The electromagnetic force is one foundation on which the whole universe rests, at play in each single small piece of each atom. The electromagnetic field can manifest itself as waves, or vibrations, that can be any length. We see some of the tiny waves in the form of light and color, which means, by definition, that light is also electromagnetic. By a pleasing symmetry of nature, the charges all seem to balance one another out most of the time, making the universe electromagnetically neutral. Most of the time, we aren’t even aware of the electromagnetic force that is so powerfully at work.
So, the electrical force is produced by charged particles. Electricity, on the other hand, is electrons in motion. The earliest forms of electricity that scientists became aware of were what today we would call static electricity. A spark is static electricity, and so is lightning and so is the emanation from rubbed amber that attracts a piece of fluff, the phenomenon that led Gilbert to name electricity in the first place.

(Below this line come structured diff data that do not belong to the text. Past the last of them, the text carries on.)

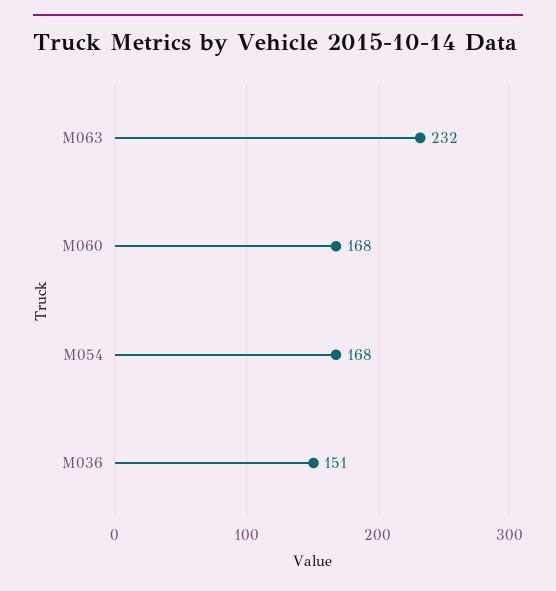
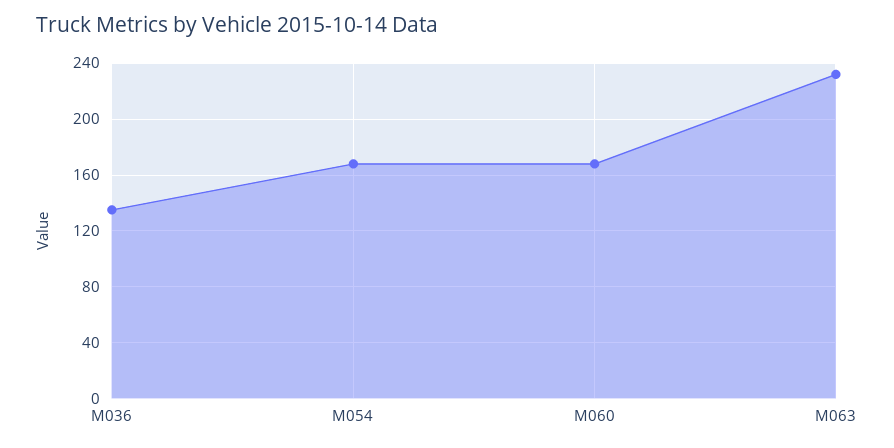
  {
    "M063": 232,
    "M060": 168,
    "M054": 168,
-   "M036": 151
+   "M036": 135
  }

You’re making static electricity when you rub a balloon on your hair. The balloon steals a few electrons temporarily from your hair, making the balloon slightly negatively charged and your hair slightly positively charged. If you hold the balloon overtop your head, your hair will fly up to meet it. The hair’s positive charge wants to be reunited with the balloon’s negative, and the force between them is strong enough to lift your hair. Eventually, the electrons drift away from the balloon and the hair falls back down. The rubber in the balloon is called an insulator because it doesn’t easily conduct electrical charges. Insulators used to be called “anti-electrics,” and include other things such as glass and wood and plastic. When insulators capture extra electrons, they store them, like the balloon does, rather than pushing them somewhere else. Insulators can also isolate pockets of opposite charges from one another.